Guards lifted Nathan from the hearth and threw him into a chair. He breathed hard. The jagged wound where Cyrus had stabbed him seeped fresh blood.

“What do you mean, it’s out of your hands?” I asked. Another guard stepped forward to grab me, and I growled at him.

“Leave her,” Cyrus commanded with a smirk. “I have a proposition for her.”

I grabbed the guard and twisted his head to the side, exposing the pulsing artery in his neck. “You better start explaining or so help me God, I’ll kill him right here.”

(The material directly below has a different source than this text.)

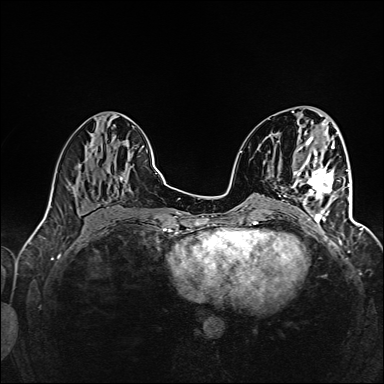
Breast MRI (dynamic contrast-enhanced), one axial slice. Dynamic contrast-enhanced series, time point 2 of 6 at this slice position (early post-contrast). 1.5 T. TE 2.4 ms, TR 5.2 ms. 1 mm slice thickness. 384 × 384 image matrix, field of view 300 × 300 mm. Female patient.
Annotated regions visible in this slice (semi-automatically segmented with operator editing):
- enhancing-tissue mask used for the functional tumour volume (all voxels passing the contrast-enhancement thresholds inside the analysis volume; usually the tumour): box from (x=294, y=159) to (x=345, y=227) px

Cyrus laughed. “What do I care? I have dozens more just like him.”

Touché.

Out of frustration, I wrung the guard’s arm until it snapped. He sagged to the ground, howling in agony, and I kicked him forward, pinning his head to the floor with the heel of my shoe. “Talk, or you’ll be cleaning brains out of this fancy-ass rug!”

“Very good. It’s amazing you’ve come this far, with only him to learn from. The power in you…it’s intoxicating.” Cyrus moved toward me slowly. I took a step back, and the sentry crawled away, cradling his ruined arm to his chest. I backed into the marble-topped table. Cyrus kept advancing. “Think of what you could become, if only you’d come back to me. I could make you mine again. Drain your blood, bring you to the point of death and then fill you up again.”

He stroked my cheek, his fingernail scoring a painful incision through my skin. I gritted my teeth to keep from wincing. “You never filled me up before, so I can’t imagine you accomplishing it now.”

“That’s rather cheap, Carrie. I thought you knew better.” He turned away from me to face Nathan. “I sent Father a rather interesting package last night. He should be receiving it any moment now.”

Nathan shrugged. “Is this information in any way relevant to our current situation?”

“As a matter of fact, it is.” Cyrus looped his arm around my waist and pulled me forward.

“Since he missed his annual feeding and the victim intended for him is deceased, I thought it only fitting to send him a little takeout. Carrie’s heart.”